The hero also meets the shock, at least in poetic grace:—

"Upon my spirits
Settled a gentle cloud of melancholy,
Which I shook off, for I was young, and one
To whom the shadow of all mischance but came
As night to him that sitting on a hill
Sees the midsummer, midnight, Norway sun,
Set into sunrise."

It is agreed to decide the contest by a combat of fifty on each side—the one led by the prince, and the other by Arac, the brother of the princess.
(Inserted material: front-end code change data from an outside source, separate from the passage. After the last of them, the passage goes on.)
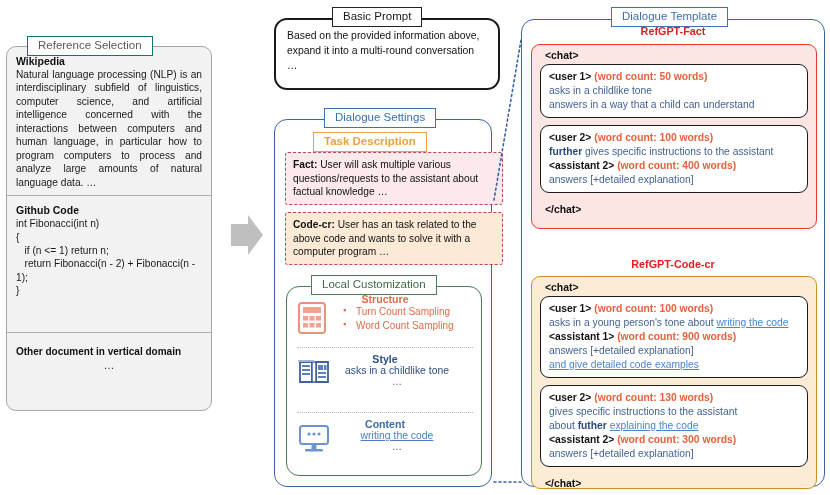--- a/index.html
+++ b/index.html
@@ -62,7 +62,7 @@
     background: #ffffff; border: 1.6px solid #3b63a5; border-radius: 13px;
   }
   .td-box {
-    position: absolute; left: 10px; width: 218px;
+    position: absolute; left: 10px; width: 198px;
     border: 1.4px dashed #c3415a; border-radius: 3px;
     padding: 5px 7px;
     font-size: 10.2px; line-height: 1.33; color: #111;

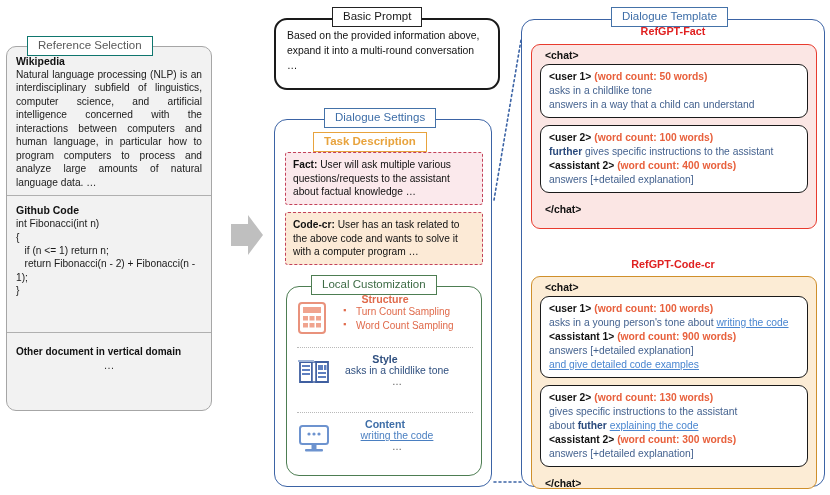--- a/index.html
+++ b/index.html
@@ -80,7 +80,7 @@
   .lc-head { text-align: center; font-size: 10.6px; font-weight: bold; }
   .lc-dash { position:absolute; left: 10px; width: 176px; height: 0;
              border-top: 1px dotted #b9b9b9; }
-  .lc-list { margin-left: 56px; font-size: 10px; line-height: 1.42; }
+  .lc-list { margin-left: 56px; font-size: 14px; line-height: 1.42; }
   .lc-list li { list-style: none; position: relative; padding-left: 13px; }
   .lc-list li:before { content:"\25AA"; position:absolute; left:0; top:-1px; font-size:9px;}
   .orange-t { color: #e06a4b; }

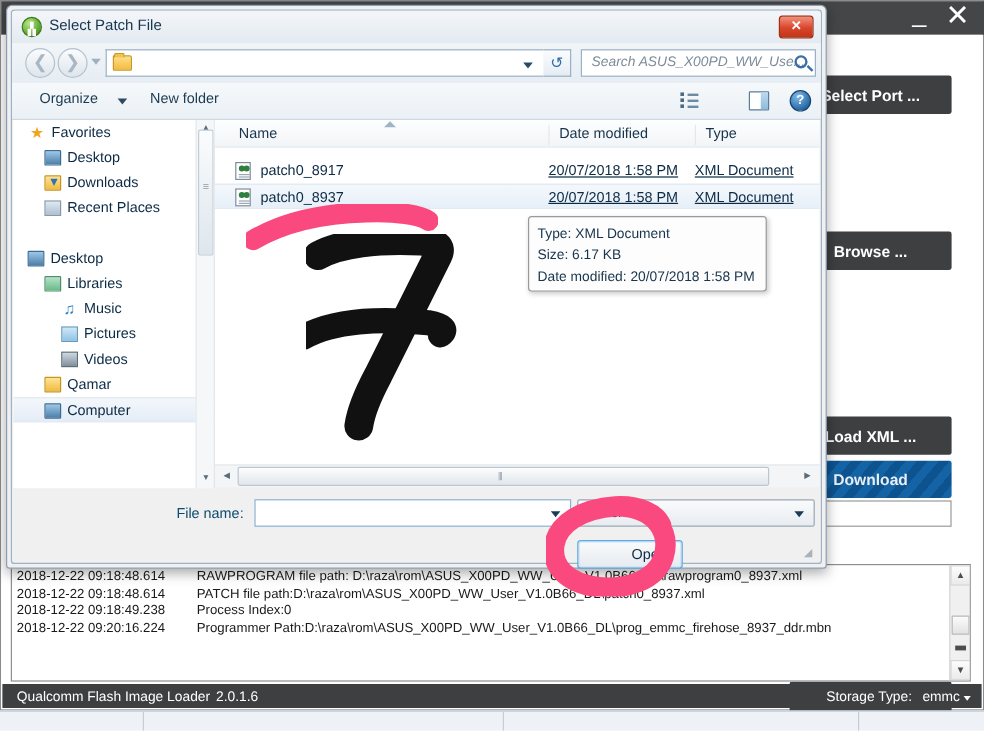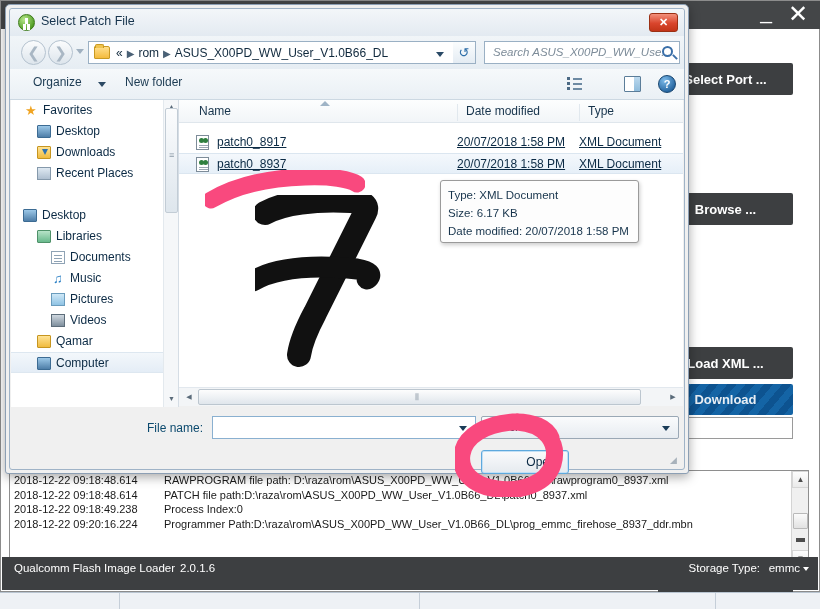--- a/index.html
+++ b/index.html
@@ -535,7 +535,6 @@
 
         <div class="addr-bar">
           <span class="addr-folder"></span>
-          <span class="addr-crumbs"><span>«</span><span class="sep">▶</span><span>rom</span><span class="sep">▶</span><span>ASUS_X00PD_WW_User_V1.0B66_DL</span></span>
           <span class="addr-caret"></span>
         </div>
 

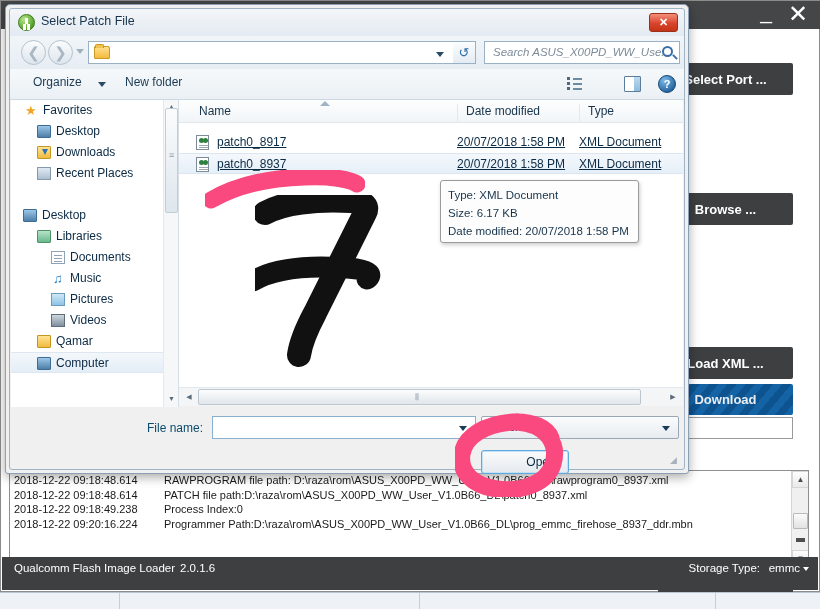--- a/index.html
+++ b/index.html
@@ -371,7 +371,7 @@
     content:""; position:absolute; left:2px; top:9px; width:9px; height:1px;
     background:#9aa7b3; box-shadow: 0 2px 0 #9aa7b3;
   }
-  .frow .fname { position: absolute; left: 38px; top: 3px; text-decoration: underline; }
+  .frow .fname { position: absolute; left: 38px; top: 3px; }
   .frow .fdate { position: absolute; left: 278px; top: 3px; text-decoration: underline; }
   .frow .ftype { position: absolute; left: 400px; top: 3px; text-decoration: underline; }
 

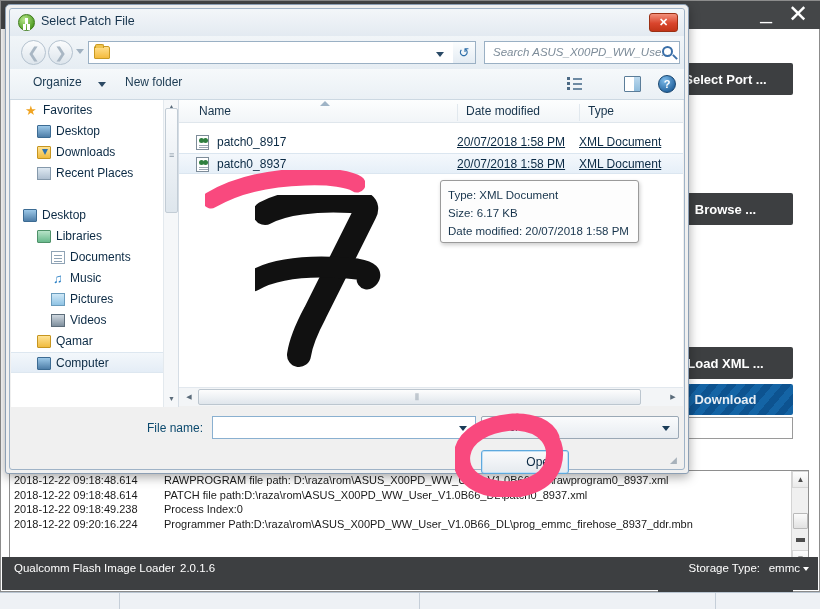--- a/index.html
+++ b/index.html
@@ -590,10 +590,6 @@
           <span class="lbl" style="left:45px;">Libraries</span>
         </div>
         <div class="side-item">
-          <span class="ic ic-doc" style="left:40px;"></span>
-          <span class="lbl" style="left:59px;">Documents</span>
-        </div>
-        <div class="side-item">
           <span class="ic ic-music" style="left:42px;">♫</span>
           <span class="lbl" style="left:59px;">Music</span>
         </div>

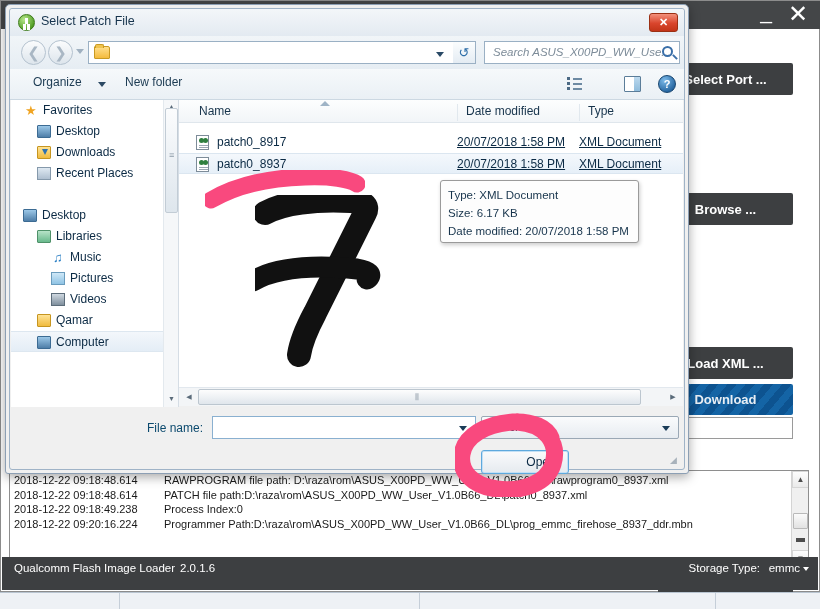--- a/index.html
+++ b/index.html
@@ -103,7 +103,7 @@
 
   
   .qfil-status {
-    position: absolute; left: 1px; right: 1px; bottom: 1px; height: 33px;
+    position: absolute; left: 1px; right: 1px; bottom: 1px; height: 20px;
     background: #3d3f41; color: #ffffff;
     font-size: 11.5px; line-height: 22px;
   }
And clad in "harness"—

"Issued in the sun that now
Leapt from the dewy shoulders of the Earth,
And hit the northern hills."

To the fight—

"Then rode we with the old king across the lawns
Beneath huge trees, a thousand rings of Spring
In every bole, a song on every spray
Of birds that piped their Valentines."

The prince and his companions are defeated; and he, wounded almost to the death, is consigned at her own request to be nursed by the princess:—

"So was their sanctuary violated,
So their fair college turn'd to hospital;
At first with all confusion; by and by
Sweet order lived again with other laws;
A kindlier influence reign'd; and everywhere
Low voices with the ministering hand
Hung round the sick."

The result may be foreseen—

"From all a closer interest flourish'd up.
Tenderness touch by touch, and last, to these,
Love, like an Alpine harebell hung with tears
By some cold morning glacier; frail at first
And feeble, all unconscious of itself,
But such as gather'd colour day by day."